(Information provided begins)

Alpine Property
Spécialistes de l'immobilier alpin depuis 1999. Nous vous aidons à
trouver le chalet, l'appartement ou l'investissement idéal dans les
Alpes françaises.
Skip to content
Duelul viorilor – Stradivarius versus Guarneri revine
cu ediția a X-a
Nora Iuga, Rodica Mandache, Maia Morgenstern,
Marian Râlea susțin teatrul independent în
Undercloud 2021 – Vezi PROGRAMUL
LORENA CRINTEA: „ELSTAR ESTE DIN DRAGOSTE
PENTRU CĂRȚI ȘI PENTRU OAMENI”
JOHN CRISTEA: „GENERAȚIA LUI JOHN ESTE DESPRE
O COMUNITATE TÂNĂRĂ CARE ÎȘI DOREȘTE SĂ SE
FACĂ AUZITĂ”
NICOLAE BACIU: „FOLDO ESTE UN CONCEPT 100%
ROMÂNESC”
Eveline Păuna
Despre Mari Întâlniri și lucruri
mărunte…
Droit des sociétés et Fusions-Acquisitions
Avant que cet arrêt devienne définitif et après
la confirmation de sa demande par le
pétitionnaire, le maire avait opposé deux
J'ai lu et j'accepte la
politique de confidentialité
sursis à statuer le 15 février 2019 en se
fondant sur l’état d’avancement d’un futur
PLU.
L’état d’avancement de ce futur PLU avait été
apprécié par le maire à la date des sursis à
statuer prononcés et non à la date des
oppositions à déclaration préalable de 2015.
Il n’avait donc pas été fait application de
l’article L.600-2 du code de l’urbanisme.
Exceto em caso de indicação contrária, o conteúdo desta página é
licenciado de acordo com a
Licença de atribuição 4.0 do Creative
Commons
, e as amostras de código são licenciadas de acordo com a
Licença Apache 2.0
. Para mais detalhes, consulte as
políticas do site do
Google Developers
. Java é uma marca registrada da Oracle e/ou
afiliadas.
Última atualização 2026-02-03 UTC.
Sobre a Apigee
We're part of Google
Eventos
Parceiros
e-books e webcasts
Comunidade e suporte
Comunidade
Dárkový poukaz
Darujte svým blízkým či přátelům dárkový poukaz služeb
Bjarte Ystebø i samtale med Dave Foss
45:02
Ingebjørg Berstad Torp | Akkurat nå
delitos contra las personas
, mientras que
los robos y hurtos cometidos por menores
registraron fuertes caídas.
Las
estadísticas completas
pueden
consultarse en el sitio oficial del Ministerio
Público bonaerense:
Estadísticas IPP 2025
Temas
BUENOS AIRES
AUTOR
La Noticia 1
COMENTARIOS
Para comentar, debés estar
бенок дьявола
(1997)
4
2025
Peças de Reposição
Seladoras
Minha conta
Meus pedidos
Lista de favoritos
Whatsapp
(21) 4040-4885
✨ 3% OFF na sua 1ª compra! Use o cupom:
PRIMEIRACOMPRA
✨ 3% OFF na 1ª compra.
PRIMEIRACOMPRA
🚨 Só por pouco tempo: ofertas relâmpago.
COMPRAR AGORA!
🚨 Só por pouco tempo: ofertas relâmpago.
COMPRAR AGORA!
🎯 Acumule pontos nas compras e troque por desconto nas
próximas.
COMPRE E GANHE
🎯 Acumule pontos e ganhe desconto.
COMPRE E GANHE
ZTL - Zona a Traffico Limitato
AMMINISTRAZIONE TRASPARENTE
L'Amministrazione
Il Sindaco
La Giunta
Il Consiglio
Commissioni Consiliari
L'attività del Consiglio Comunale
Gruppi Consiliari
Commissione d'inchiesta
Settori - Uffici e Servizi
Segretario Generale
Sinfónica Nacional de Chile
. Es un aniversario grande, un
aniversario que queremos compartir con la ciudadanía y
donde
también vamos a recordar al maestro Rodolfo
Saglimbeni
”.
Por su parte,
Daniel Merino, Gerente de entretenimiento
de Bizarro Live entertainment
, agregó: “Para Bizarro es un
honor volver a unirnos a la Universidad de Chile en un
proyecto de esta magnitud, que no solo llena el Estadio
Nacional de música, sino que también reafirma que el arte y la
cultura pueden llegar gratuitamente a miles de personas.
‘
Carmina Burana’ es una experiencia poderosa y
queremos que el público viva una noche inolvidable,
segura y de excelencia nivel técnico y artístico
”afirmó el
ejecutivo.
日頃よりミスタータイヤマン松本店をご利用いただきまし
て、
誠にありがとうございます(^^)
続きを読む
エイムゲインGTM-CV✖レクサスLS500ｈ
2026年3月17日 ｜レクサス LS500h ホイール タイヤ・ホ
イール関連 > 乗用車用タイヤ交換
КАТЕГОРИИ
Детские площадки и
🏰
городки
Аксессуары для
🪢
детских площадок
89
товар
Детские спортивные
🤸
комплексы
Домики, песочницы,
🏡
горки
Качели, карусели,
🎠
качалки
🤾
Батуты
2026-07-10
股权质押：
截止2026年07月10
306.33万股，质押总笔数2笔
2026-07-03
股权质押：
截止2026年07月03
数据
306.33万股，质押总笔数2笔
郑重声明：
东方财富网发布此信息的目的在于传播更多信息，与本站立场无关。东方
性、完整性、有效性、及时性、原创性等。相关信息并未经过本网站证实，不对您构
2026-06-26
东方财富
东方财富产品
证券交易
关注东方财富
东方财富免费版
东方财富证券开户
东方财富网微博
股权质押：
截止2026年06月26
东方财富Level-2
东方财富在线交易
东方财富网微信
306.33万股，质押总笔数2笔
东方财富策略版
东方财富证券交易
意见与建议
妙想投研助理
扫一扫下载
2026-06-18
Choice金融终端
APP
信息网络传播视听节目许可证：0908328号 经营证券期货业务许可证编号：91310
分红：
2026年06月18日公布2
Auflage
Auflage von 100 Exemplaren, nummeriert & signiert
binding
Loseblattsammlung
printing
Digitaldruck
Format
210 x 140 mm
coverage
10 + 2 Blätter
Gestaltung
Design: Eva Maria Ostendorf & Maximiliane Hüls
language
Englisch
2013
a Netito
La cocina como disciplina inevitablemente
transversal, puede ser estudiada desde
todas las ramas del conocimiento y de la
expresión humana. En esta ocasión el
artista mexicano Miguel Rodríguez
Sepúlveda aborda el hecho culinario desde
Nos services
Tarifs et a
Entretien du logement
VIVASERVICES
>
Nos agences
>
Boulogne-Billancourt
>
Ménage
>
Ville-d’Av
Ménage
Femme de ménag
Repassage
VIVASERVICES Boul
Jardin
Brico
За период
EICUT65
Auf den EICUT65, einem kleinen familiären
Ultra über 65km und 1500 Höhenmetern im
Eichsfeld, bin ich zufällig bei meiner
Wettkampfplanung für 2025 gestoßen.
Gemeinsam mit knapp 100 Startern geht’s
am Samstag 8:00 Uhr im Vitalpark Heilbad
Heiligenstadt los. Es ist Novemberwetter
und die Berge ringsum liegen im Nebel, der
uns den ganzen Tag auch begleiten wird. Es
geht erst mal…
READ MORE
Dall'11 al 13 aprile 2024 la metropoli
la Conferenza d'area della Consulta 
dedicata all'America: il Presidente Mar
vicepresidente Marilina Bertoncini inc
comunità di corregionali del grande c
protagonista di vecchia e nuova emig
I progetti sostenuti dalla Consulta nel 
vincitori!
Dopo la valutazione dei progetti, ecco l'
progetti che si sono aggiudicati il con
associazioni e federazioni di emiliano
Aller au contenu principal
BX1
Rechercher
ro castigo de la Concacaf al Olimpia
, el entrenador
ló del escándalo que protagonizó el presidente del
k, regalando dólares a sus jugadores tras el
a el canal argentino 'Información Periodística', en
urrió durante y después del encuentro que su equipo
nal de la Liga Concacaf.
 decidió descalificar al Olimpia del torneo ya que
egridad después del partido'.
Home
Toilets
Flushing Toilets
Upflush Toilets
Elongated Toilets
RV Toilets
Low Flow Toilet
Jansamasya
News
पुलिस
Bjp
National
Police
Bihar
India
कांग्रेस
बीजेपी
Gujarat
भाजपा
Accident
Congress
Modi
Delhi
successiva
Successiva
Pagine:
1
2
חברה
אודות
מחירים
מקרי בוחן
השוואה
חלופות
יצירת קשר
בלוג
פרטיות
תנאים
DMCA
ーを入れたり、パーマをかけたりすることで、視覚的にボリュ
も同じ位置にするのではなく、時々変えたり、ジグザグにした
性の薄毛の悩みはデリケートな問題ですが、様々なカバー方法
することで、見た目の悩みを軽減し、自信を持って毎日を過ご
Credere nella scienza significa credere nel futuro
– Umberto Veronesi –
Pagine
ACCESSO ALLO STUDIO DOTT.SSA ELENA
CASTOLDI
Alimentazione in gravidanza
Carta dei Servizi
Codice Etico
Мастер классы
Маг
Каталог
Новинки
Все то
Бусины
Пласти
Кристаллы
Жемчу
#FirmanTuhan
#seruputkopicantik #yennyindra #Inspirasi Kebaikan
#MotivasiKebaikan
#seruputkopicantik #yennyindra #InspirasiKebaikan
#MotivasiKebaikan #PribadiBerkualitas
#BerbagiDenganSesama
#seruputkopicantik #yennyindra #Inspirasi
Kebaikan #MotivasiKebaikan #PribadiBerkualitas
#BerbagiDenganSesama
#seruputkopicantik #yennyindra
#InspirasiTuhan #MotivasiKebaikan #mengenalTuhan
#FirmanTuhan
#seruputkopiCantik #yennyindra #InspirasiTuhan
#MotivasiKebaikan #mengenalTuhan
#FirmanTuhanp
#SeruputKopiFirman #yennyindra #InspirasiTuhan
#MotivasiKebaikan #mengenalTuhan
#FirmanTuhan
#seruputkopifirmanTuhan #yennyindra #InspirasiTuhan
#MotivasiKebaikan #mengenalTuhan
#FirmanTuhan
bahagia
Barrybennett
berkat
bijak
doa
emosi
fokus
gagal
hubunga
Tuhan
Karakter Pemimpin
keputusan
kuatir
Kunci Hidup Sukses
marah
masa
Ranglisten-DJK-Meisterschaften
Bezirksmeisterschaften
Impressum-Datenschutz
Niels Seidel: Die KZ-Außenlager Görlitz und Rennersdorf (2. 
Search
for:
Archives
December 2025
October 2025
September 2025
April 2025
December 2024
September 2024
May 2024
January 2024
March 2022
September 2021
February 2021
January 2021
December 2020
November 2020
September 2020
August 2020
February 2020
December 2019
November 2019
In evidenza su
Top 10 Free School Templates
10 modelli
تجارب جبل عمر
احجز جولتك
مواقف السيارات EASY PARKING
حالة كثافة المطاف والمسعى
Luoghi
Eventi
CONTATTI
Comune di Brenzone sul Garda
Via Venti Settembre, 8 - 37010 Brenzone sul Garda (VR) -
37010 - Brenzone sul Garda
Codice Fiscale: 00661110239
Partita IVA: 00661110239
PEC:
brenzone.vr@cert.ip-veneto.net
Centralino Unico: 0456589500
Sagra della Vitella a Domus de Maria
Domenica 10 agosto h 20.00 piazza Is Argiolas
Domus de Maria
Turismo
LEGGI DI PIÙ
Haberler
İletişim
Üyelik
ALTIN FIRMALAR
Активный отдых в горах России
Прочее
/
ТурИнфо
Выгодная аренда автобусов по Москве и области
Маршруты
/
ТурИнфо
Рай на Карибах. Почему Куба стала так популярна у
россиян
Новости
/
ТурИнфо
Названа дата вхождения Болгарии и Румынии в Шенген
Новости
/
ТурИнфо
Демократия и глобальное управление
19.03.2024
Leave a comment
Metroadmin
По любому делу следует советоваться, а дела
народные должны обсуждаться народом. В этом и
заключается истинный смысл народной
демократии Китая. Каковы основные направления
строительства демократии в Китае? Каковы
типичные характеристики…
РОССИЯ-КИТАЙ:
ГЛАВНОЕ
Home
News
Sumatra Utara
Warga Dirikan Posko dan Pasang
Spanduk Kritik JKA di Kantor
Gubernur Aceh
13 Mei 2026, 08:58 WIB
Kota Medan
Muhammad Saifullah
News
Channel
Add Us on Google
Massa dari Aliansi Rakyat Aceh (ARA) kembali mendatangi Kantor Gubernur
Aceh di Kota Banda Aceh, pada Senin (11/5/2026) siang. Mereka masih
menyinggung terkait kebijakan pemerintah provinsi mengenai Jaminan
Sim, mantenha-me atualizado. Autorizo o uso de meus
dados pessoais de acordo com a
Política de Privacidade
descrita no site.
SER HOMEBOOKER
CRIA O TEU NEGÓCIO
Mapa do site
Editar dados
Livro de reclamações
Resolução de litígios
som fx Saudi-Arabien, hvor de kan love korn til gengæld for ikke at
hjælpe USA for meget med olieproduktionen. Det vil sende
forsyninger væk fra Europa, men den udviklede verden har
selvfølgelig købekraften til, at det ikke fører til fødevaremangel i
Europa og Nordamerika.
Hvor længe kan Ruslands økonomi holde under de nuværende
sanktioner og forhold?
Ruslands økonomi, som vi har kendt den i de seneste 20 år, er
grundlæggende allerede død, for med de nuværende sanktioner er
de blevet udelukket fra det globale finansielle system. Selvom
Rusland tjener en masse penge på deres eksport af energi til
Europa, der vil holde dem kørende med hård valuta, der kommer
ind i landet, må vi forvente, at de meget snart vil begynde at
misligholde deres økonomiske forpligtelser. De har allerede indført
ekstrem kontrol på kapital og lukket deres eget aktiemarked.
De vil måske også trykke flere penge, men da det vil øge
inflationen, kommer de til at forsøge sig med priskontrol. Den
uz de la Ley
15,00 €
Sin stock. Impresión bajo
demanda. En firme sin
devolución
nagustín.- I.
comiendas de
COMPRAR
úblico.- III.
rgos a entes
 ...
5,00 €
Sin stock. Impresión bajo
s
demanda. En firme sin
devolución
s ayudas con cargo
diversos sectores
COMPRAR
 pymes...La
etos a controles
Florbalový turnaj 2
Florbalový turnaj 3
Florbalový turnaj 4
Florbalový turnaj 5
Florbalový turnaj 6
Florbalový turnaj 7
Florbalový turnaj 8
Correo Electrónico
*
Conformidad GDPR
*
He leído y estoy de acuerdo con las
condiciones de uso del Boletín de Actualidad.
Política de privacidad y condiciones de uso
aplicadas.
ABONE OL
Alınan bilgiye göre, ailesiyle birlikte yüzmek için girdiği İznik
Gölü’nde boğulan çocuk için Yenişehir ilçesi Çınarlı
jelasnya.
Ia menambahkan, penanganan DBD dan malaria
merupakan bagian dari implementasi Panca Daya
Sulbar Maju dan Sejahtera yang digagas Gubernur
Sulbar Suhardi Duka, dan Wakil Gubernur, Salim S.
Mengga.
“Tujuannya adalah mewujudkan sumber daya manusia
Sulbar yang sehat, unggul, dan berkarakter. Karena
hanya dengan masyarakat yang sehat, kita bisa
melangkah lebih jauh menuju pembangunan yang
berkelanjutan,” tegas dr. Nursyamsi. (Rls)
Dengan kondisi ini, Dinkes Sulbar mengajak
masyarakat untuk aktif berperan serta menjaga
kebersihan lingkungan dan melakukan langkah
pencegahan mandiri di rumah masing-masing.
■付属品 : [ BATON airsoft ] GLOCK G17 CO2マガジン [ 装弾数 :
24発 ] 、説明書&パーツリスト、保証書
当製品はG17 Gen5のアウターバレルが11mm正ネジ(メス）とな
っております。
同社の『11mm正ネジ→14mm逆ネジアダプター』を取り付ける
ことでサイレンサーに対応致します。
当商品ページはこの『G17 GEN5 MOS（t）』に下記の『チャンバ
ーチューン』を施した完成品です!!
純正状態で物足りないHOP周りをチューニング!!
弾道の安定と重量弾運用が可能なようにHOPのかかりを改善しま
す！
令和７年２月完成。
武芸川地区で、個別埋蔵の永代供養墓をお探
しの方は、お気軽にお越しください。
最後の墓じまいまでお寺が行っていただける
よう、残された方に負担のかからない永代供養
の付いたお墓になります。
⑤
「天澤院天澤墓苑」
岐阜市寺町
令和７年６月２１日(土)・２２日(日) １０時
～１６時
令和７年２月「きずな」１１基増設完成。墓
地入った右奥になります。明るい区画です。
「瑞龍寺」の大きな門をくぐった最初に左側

(Information provided ends)

What you will do: Reproduce verbatim the lines of the records, starting at the first line of the records and ending with the line that contains "L’état d’avancement de ce futur PLU avait été", with both of those lines included.

Response to this task:
Alpine Property
Spécialistes de l'immobilier alpin depuis 1999. Nous vous aidons à
trouver le chalet, l'appartement ou l'investissement idéal dans les
Alpes françaises.
Skip to content
Duelul viorilor – Stradivarius versus Guarneri revine
cu ediția a X-a
Nora Iuga, Rodica Mandache, Maia Morgenstern,
Marian Râlea susțin teatrul independent în
Undercloud 2021 – Vezi PROGRAMUL
LORENA CRINTEA: „ELSTAR ESTE DIN DRAGOSTE
PENTRU CĂRȚI ȘI PENTRU OAMENI”
JOHN CRISTEA: „GENERAȚIA LUI JOHN ESTE DESPRE
O COMUNITATE TÂNĂRĂ CARE ÎȘI DOREȘTE SĂ SE
FACĂ AUZITĂ”
NICOLAE BACIU: „FOLDO ESTE UN CONCEPT 100%
ROMÂNESC”
Eveline Păuna
Despre Mari Întâlniri și lucruri
mărunte…
Droit des sociétés et Fusions-Acquisitions
Avant que cet arrêt devienne définitif et après
la confirmation de sa demande par le
pétitionnaire, le maire avait opposé deux
J'ai lu et j'accepte la
politique de confidentialité
sursis à statuer le 15 février 2019 en se
fondant sur l’état d’avancement d’un futur
PLU.
L’état d’avancement de ce futur PLU avait été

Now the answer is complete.